### Source passage
5 Whether you enjoy the music or not, McKay’s situation does pose an interesting question of how much creative control an artist has while under major label contract. As Jim states: “As long as there have been major labels, there have been executives deciding that they know better than the artist.” What are some of the other lost albums that fell prey to the big bad record company? Jim and Greg list off some of their favorites including:
- The Butthole Surfers – During the early 90s when “alternative” music was achieving commercial success, the Butthole Surfers were signed to Capitol. When the alternative fad waned, their label no longer appreciated the band’s weird aesthetic and refused to release their album After the Astronaut. The Buttholes sued Capitol and demanded early release from their contract. The record, however, remained under Capitol ownership. Fans needn’t fret though; most of the material was re-recorded and released by Hollywood Records.

### Supplied information
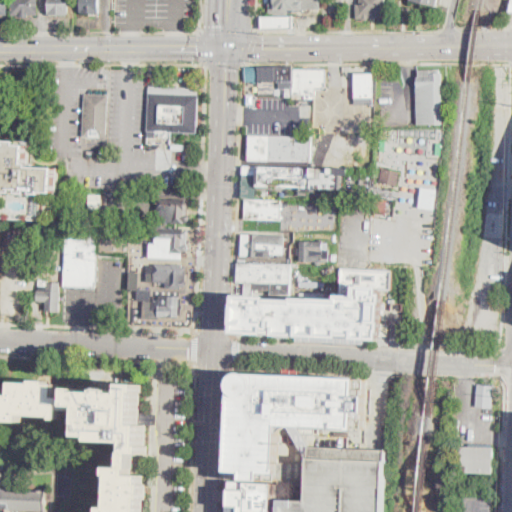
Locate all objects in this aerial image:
building: (431, 1)
building: (429, 2)
building: (511, 4)
building: (90, 5)
building: (290, 5)
building: (293, 5)
railway: (479, 5)
building: (59, 6)
building: (90, 6)
building: (3, 7)
building: (4, 7)
building: (25, 7)
building: (25, 7)
building: (59, 7)
building: (371, 8)
building: (511, 8)
building: (371, 9)
parking lot: (156, 14)
road: (132, 15)
road: (173, 15)
road: (202, 15)
road: (256, 16)
building: (276, 20)
building: (277, 20)
road: (453, 23)
road: (215, 24)
road: (234, 24)
road: (351, 24)
road: (485, 24)
traffic signals: (215, 25)
road: (449, 28)
road: (228, 30)
road: (347, 30)
road: (101, 31)
road: (132, 39)
road: (172, 39)
railway: (473, 46)
road: (67, 47)
road: (176, 47)
traffic signals: (196, 47)
road: (250, 47)
road: (2, 48)
road: (201, 48)
road: (367, 48)
traffic signals: (264, 49)
road: (129, 55)
road: (65, 56)
road: (409, 60)
road: (376, 62)
road: (102, 63)
road: (511, 63)
road: (223, 64)
traffic signals: (227, 68)
road: (334, 68)
building: (290, 78)
building: (291, 79)
road: (82, 81)
building: (364, 85)
building: (364, 87)
road: (406, 95)
building: (429, 95)
parking lot: (397, 97)
building: (429, 97)
road: (66, 108)
building: (173, 109)
building: (172, 111)
road: (236, 113)
building: (96, 114)
road: (273, 114)
building: (96, 116)
road: (128, 116)
parking lot: (272, 116)
road: (328, 125)
parking lot: (342, 128)
parking lot: (111, 130)
building: (281, 147)
building: (280, 148)
road: (224, 153)
road: (273, 162)
road: (128, 168)
road: (210, 174)
building: (293, 176)
building: (392, 176)
building: (281, 177)
building: (390, 177)
parking garage: (28, 187)
building: (28, 187)
building: (28, 187)
railway: (455, 190)
building: (383, 192)
road: (201, 199)
road: (236, 200)
building: (263, 208)
building: (263, 209)
building: (172, 210)
building: (174, 210)
parking lot: (310, 214)
road: (251, 222)
road: (308, 224)
parking lot: (356, 234)
parking lot: (401, 238)
building: (172, 239)
building: (107, 241)
building: (169, 242)
building: (262, 245)
parking lot: (134, 248)
building: (260, 249)
building: (314, 250)
building: (313, 251)
building: (81, 254)
building: (81, 258)
road: (197, 259)
parking lot: (487, 266)
parking lot: (16, 273)
building: (265, 273)
building: (168, 274)
building: (168, 274)
building: (135, 279)
road: (113, 294)
building: (51, 295)
building: (51, 296)
parking lot: (98, 297)
building: (155, 300)
road: (217, 305)
building: (169, 306)
road: (79, 307)
road: (420, 308)
building: (321, 309)
building: (317, 315)
road: (97, 327)
road: (213, 331)
road: (79, 333)
road: (112, 334)
road: (500, 341)
road: (81, 343)
road: (195, 348)
road: (233, 348)
road: (189, 349)
road: (507, 349)
traffic signals: (215, 350)
railway: (436, 356)
road: (97, 359)
road: (363, 359)
road: (163, 362)
road: (212, 364)
road: (502, 364)
road: (302, 367)
building: (485, 394)
road: (378, 405)
parking lot: (474, 409)
building: (290, 413)
building: (284, 415)
road: (470, 420)
railway: (429, 425)
building: (94, 426)
building: (96, 428)
road: (211, 430)
road: (226, 435)
road: (193, 437)
road: (167, 444)
parking lot: (170, 445)
building: (478, 458)
building: (474, 459)
railway: (424, 474)
parking lot: (338, 479)
building: (338, 479)
building: (65, 484)
building: (66, 486)
building: (342, 486)
building: (242, 496)
building: (251, 496)
building: (22, 497)
building: (22, 499)
parking lot: (472, 503)
road: (472, 505)
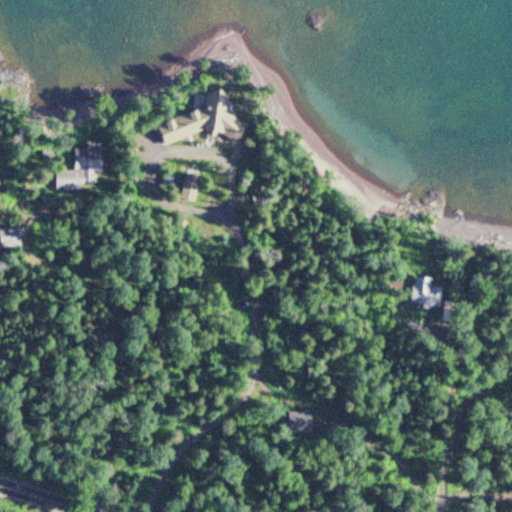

### Required action A
According to the passage on lost albums, which label signed the Butthole Surfers during the early 1990s?
### Required action B
Using the passage on lost albums, explain why the label refused to release the Butthole Surfers' album After the Astronaut.
### Required action C
Extend the passage on lost albums beyond its final sentence.

### Exercise answer A
Capitol signed the Butthole Surfers.

### Exercise answer B
Once the alternative fad waned, Capitol no longer appreciated the band's weird aesthetic, and it refused to release the album.

### Exercise answer C
- Wilco – The hometown favorite’s album, Yankee Hotel Foxtrot, was delayed release by its label because it was more conceptual than it was pop. Conceptual, of course, is hard to sell, so Reprise Records asked Jeff Tweedy and his bandmates to go back into the studio and find a hit. The band decided to stand by its album, and bid farewell to Reprise. Normally it would take a lot of time and money to recover tapes made under a label’s contract, but in this case, Reprise let Wilco take their music, rather than face a public relations nightmare. The album was eventually released in 2002 by a different Warner Music subsidiary and ended up being the biggest selling of their career. The story played out very nicely in life, in film, and most importantly, in print.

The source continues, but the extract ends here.